TASK INSTRUCTIONS: There is material below. Print exactly the lines starting at the line with "(126, 328) none" and ending at the line with "[128,468,304,481] read.csv('data/body.csv') ->", ends included, and no others.

DATA FOR THE TASK:
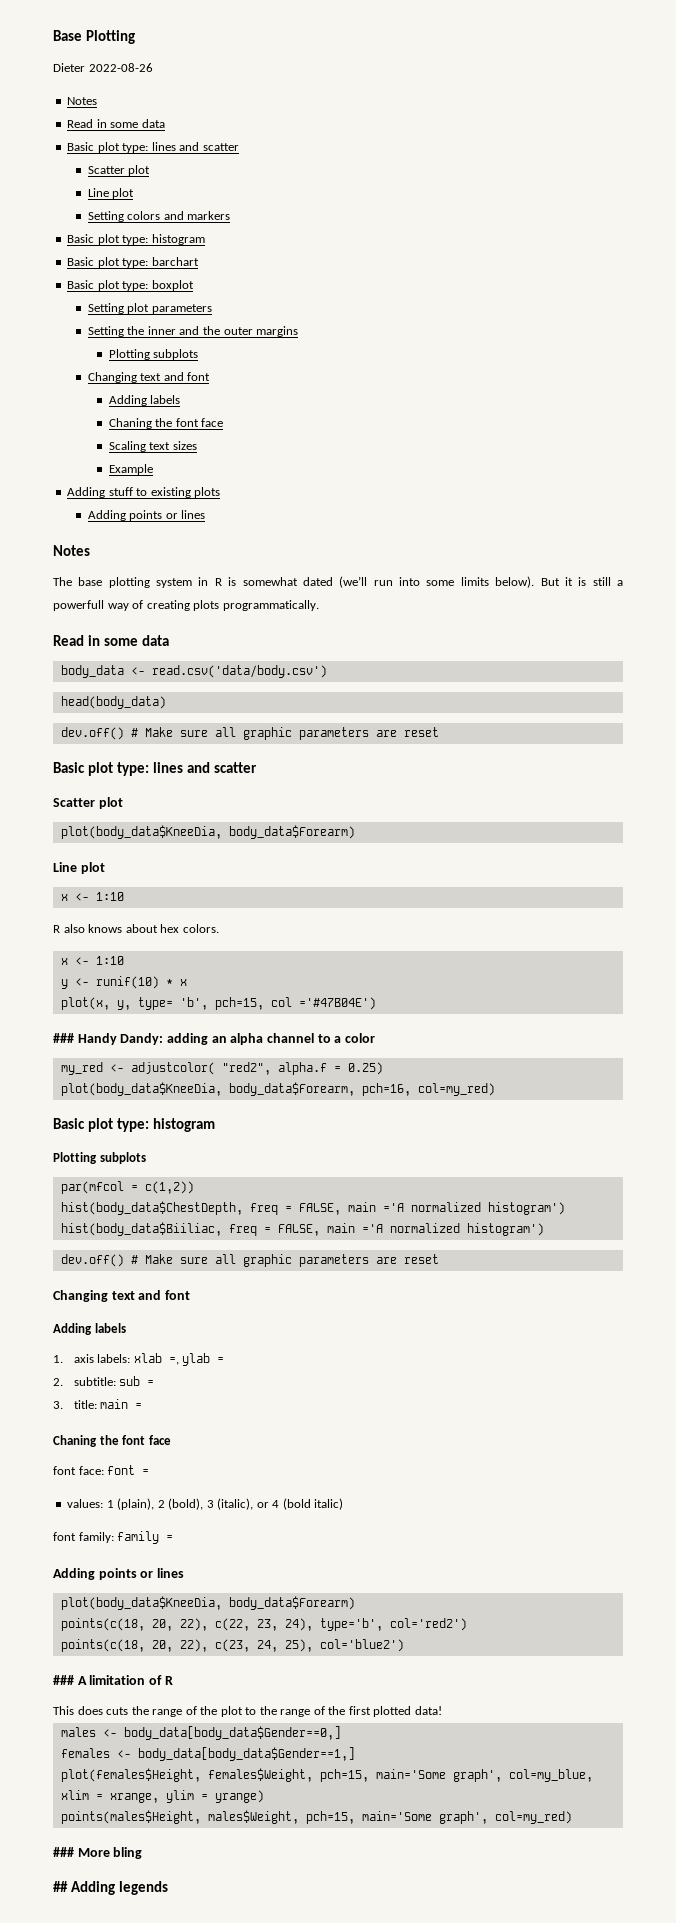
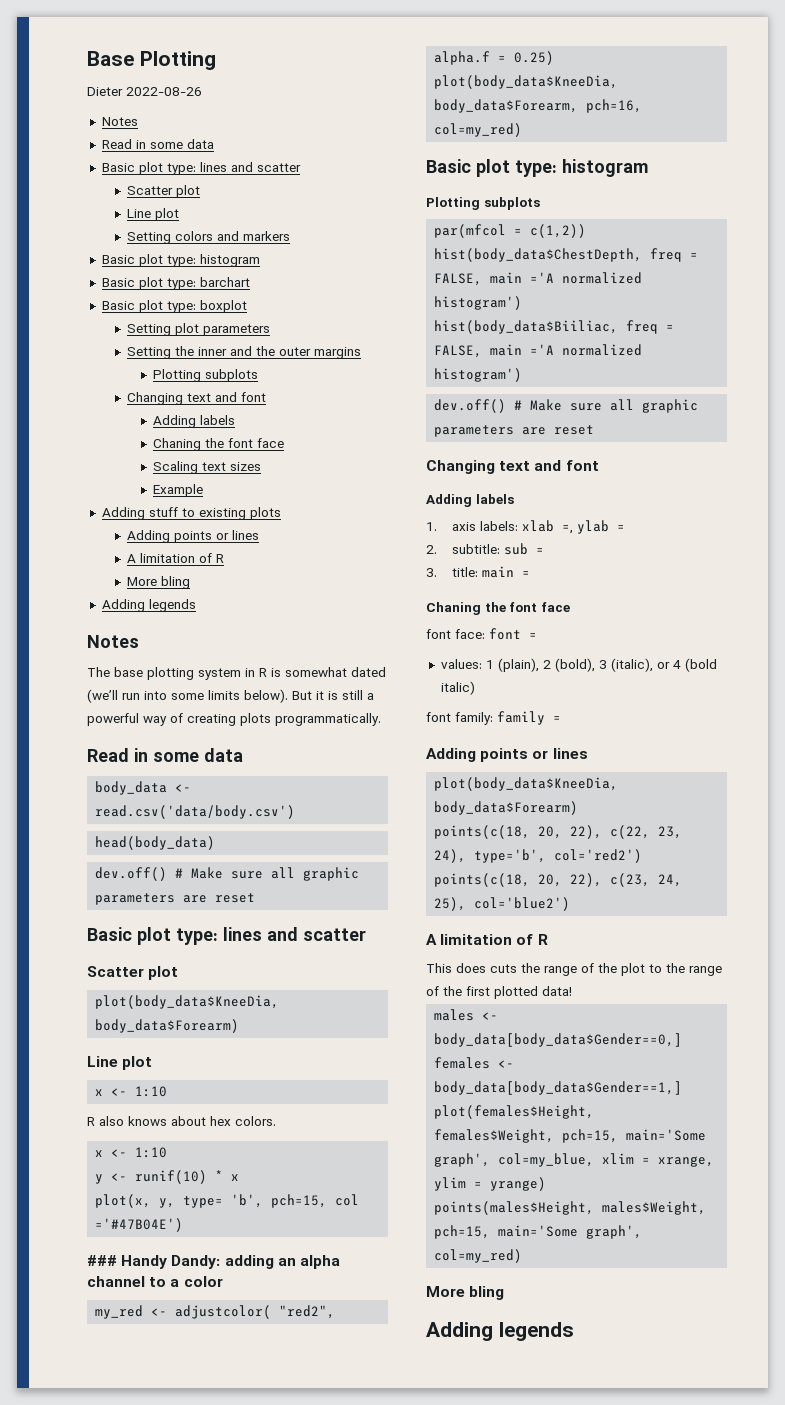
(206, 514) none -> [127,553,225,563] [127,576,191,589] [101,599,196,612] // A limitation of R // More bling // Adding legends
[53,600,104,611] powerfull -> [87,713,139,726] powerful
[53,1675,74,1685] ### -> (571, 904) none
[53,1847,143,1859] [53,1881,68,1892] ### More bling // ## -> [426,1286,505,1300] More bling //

---

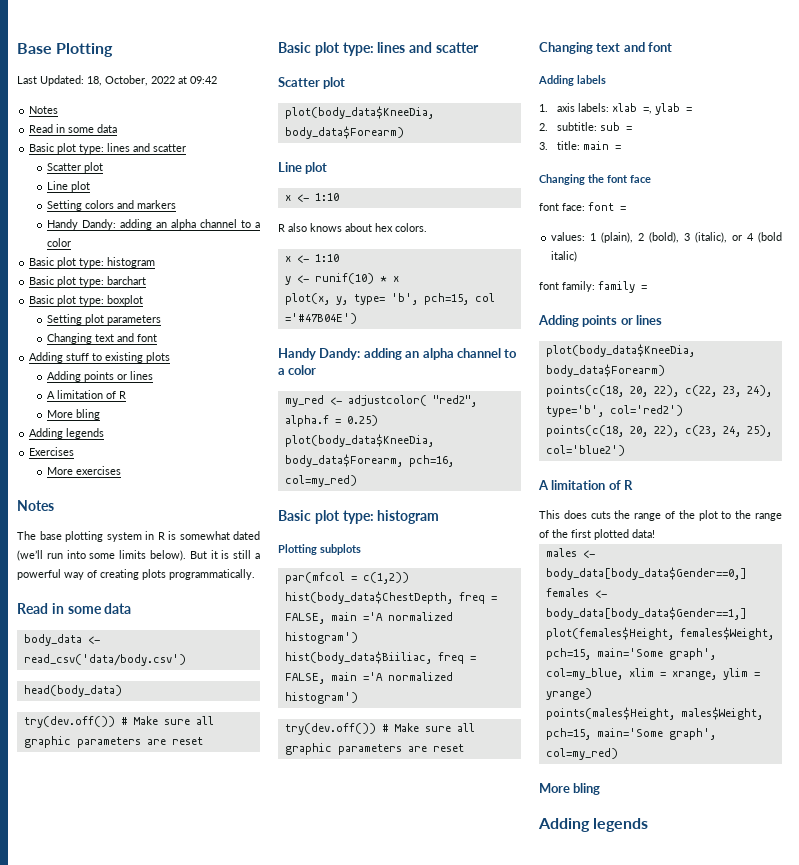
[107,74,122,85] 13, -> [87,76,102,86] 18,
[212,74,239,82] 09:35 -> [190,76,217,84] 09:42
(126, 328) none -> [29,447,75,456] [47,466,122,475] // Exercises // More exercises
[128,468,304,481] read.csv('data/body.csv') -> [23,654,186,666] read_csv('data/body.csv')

ANSWER TO THE PROBLEM:
(126, 328) none -> [29,447,75,456] [47,466,122,475] // Exercises // More exercises
[128,468,304,481] read.csv('data/body.csv') -> [23,654,186,666] read_csv('data/body.csv')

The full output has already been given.